─── Data for analysis

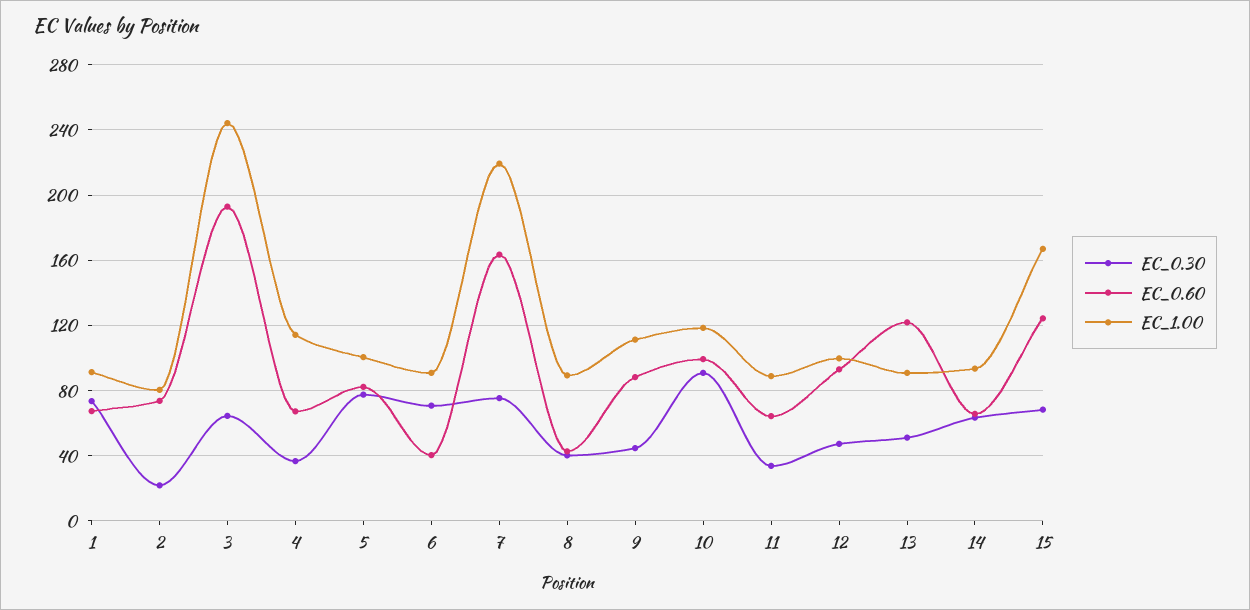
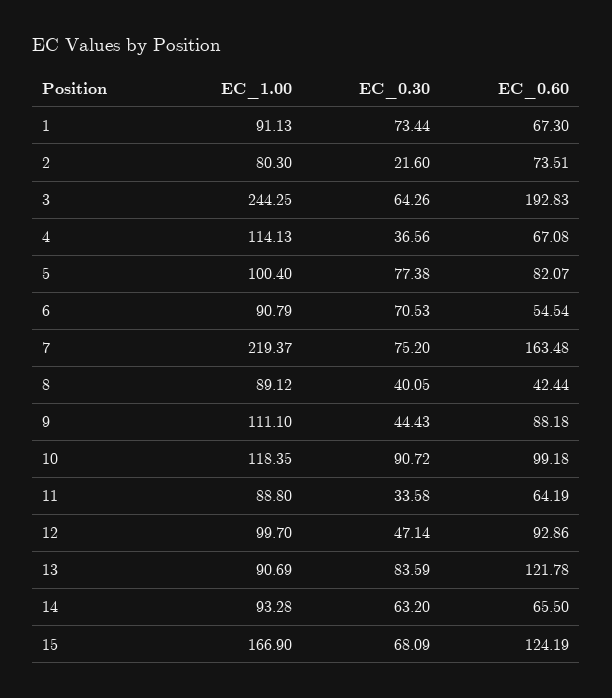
EC_0.60, 6: 40 -> 54.54
EC_0.30, 13: 50 -> 83.59

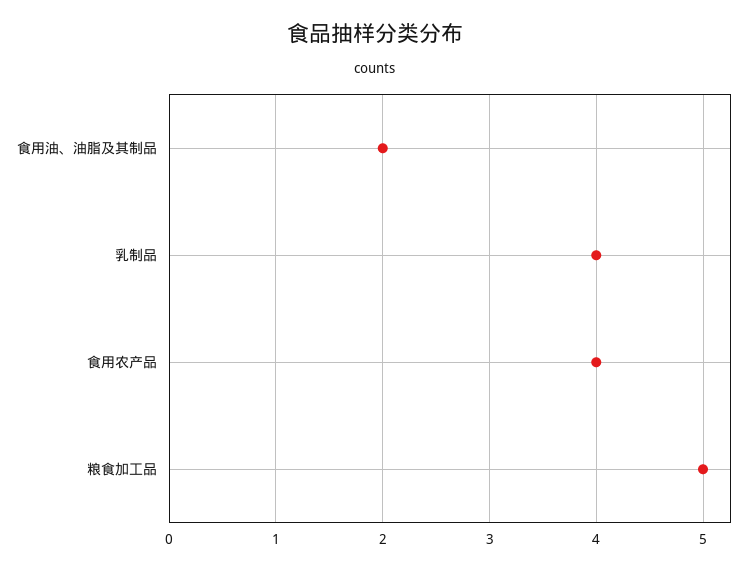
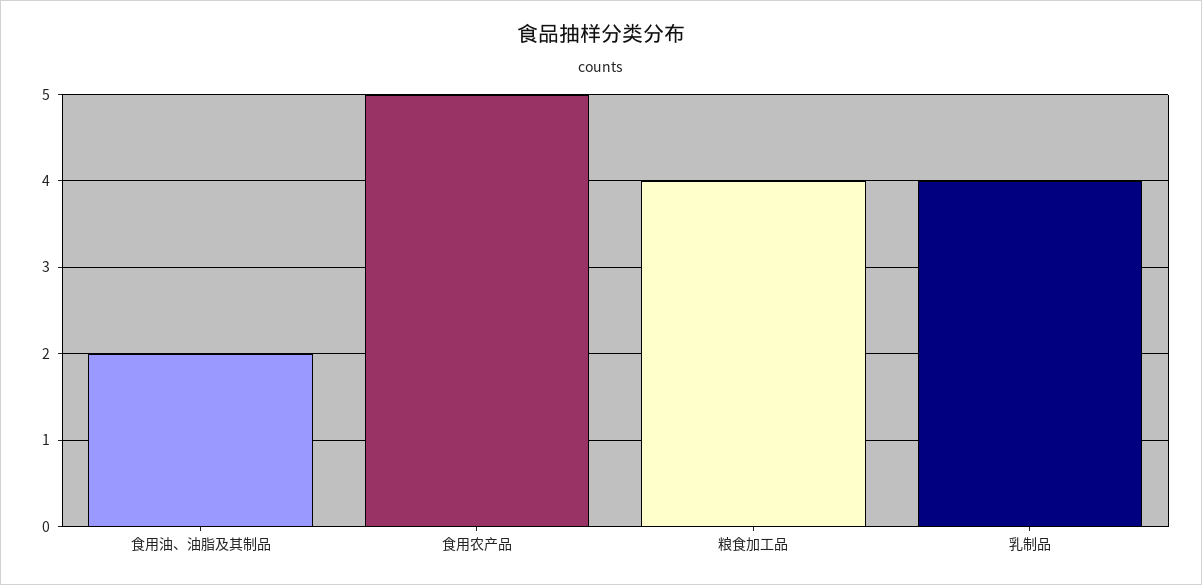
食用农产品: 4 -> 5
粮食加工品: 5 -> 4

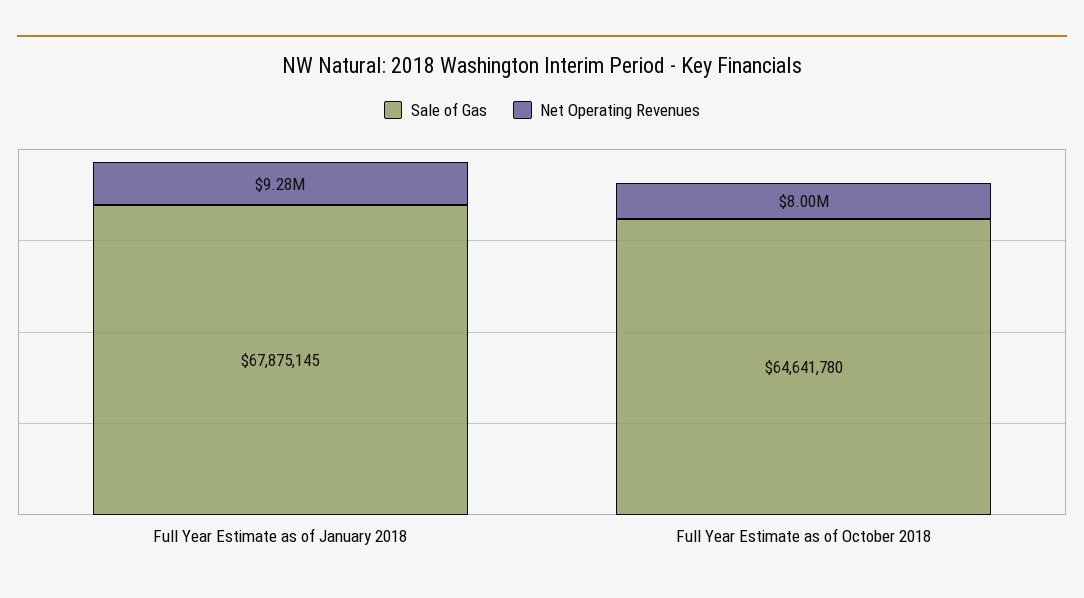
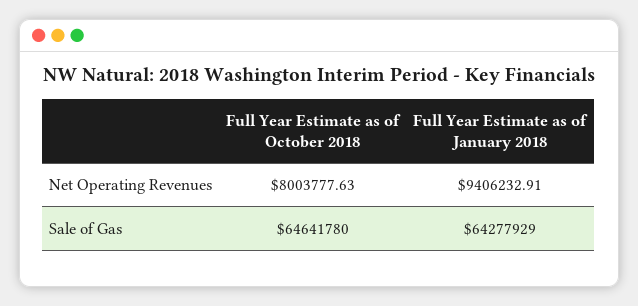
Sale of Gas, Full Year Estimate as of January 2018: 67875145 -> 64277929
Net Operating Revenues, Full Year Estimate as of January 2018: 9280000 -> 9406232.91

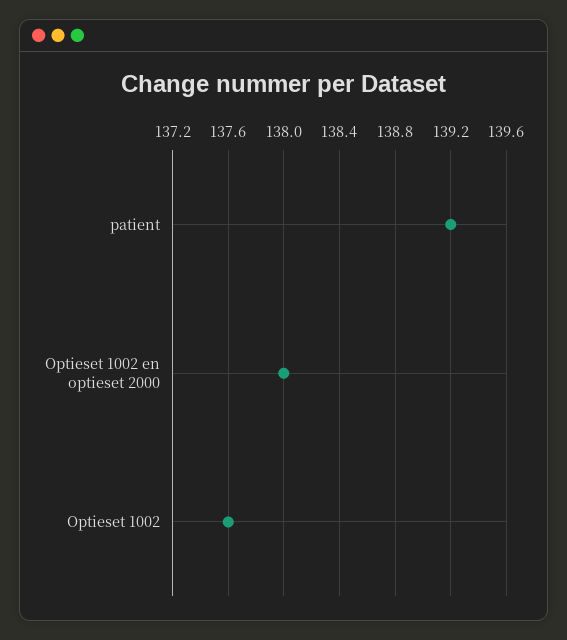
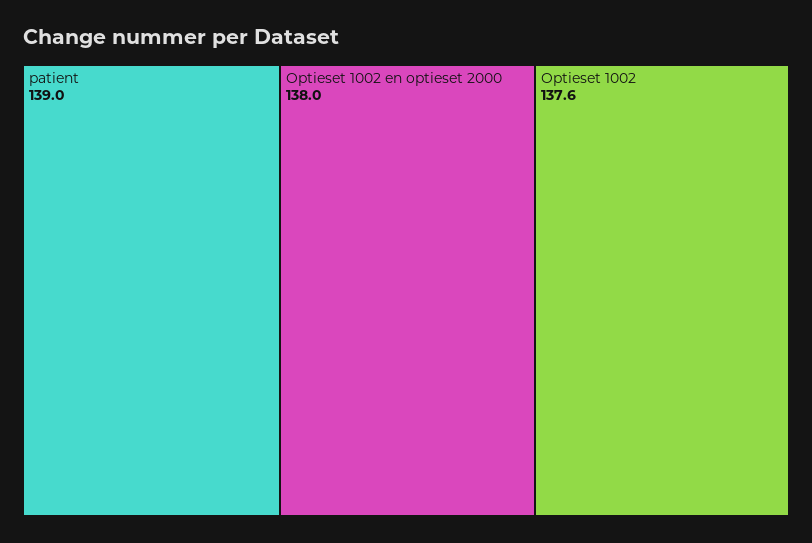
patient: 139.2 -> 139

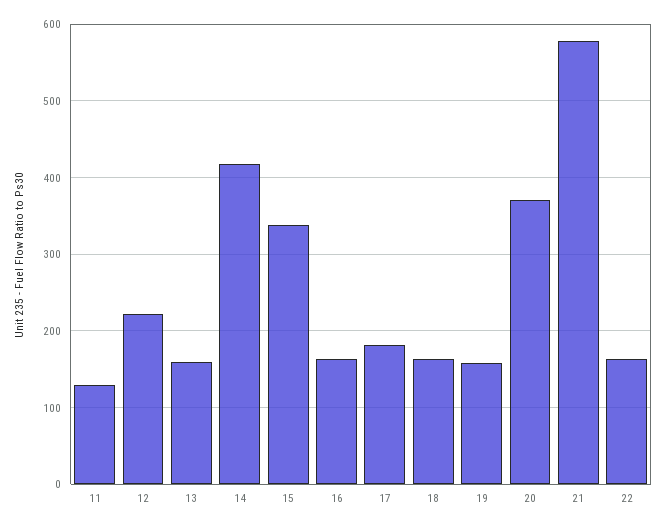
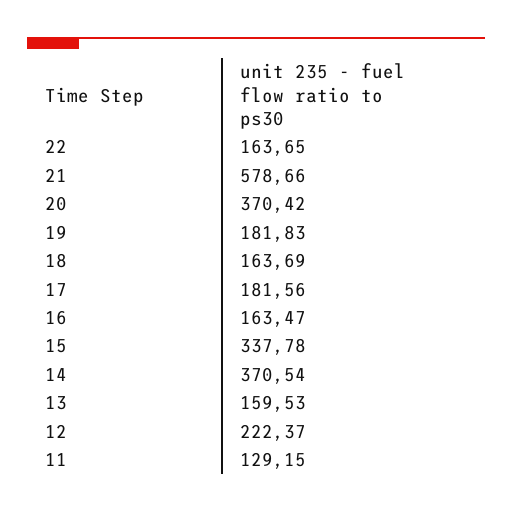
14: 420 -> 370.54
19: 160 -> 181.83

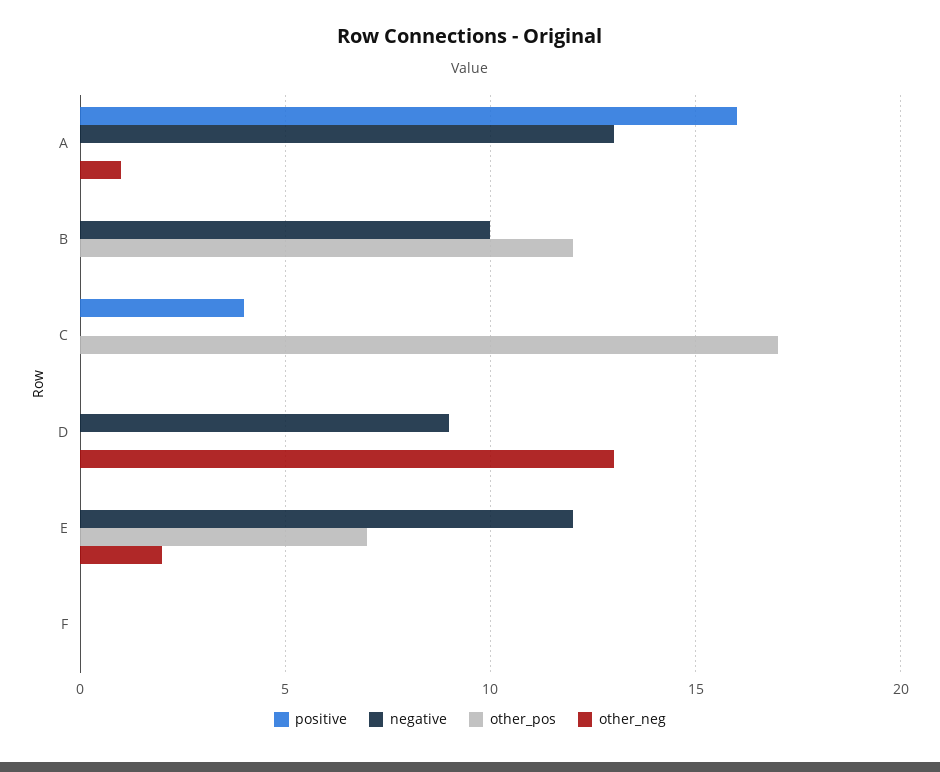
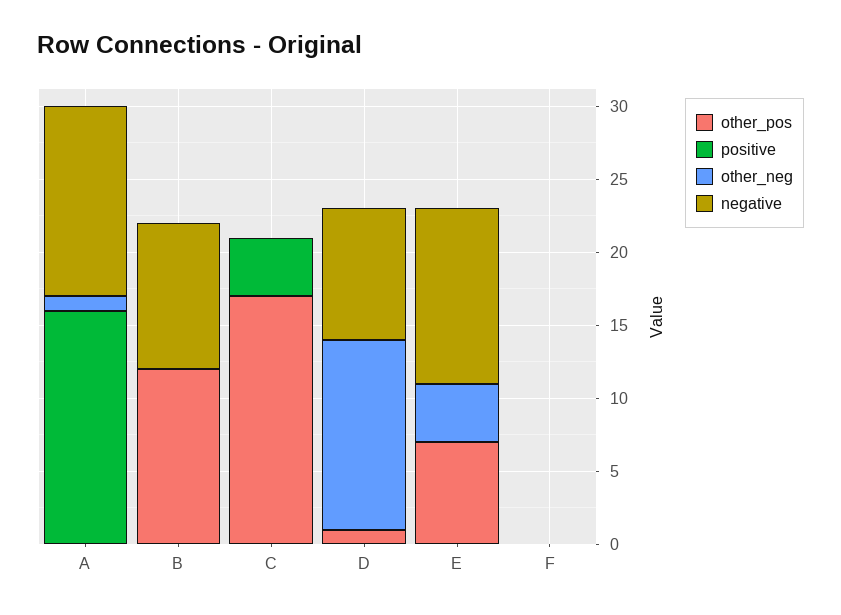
other_pos, D: 0 -> 1
other_neg, E: 2 -> 4

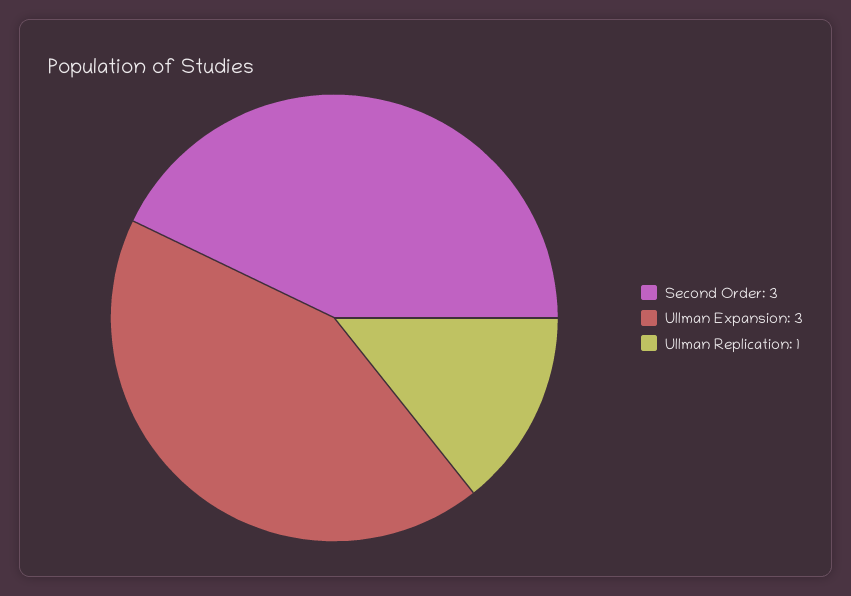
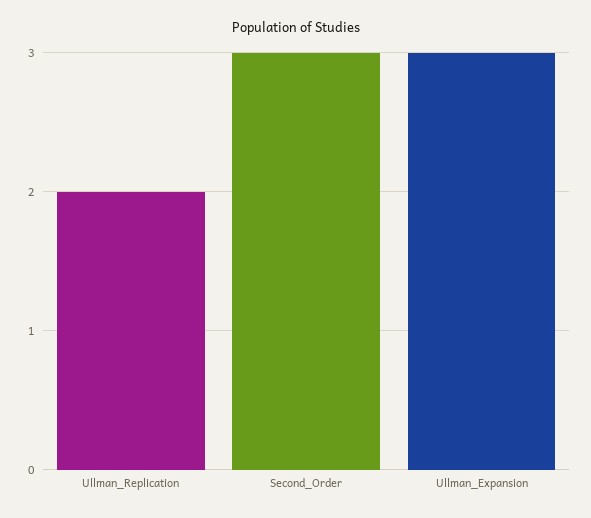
Ullman Replication: 1 -> 2

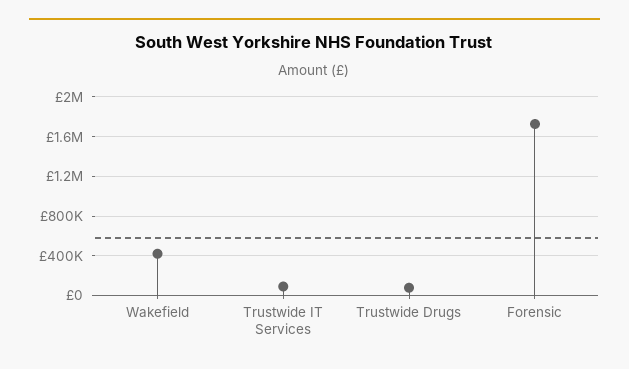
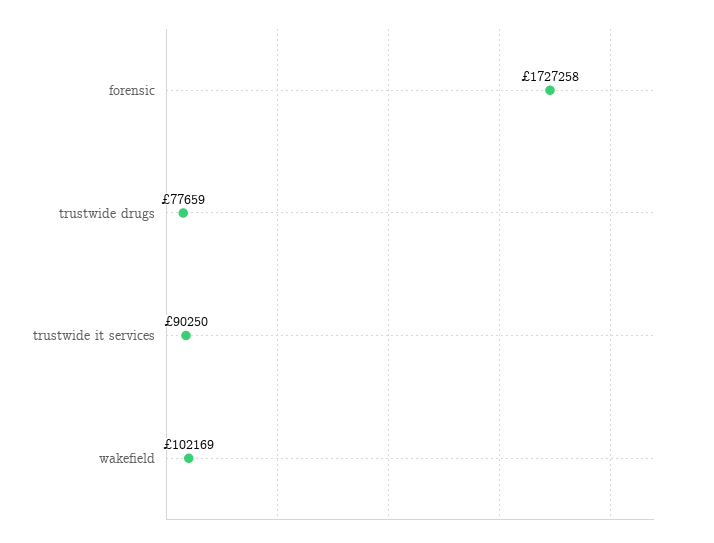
Wakefield: 400000 -> 102169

──────

Task description: Before printing anything, remove the pictures; then print all the records exactly.

Written answer:
EC_0.60, 6: 40 -> 54.54
EC_0.30, 13: 50 -> 83.59

食用农产品: 4 -> 5
粮食加工品: 5 -> 4

Sale of Gas, Full Year Estimate as of January 2018: 67875145 -> 64277929
Net Operating Revenues, Full Year Estimate as of January 2018: 9280000 -> 9406232.91

patient: 139.2 -> 139

14: 420 -> 370.54
19: 160 -> 181.83

other_pos, D: 0 -> 1
other_neg, E: 2 -> 4

Ullman Replication: 1 -> 2

Wakefield: 400000 -> 102169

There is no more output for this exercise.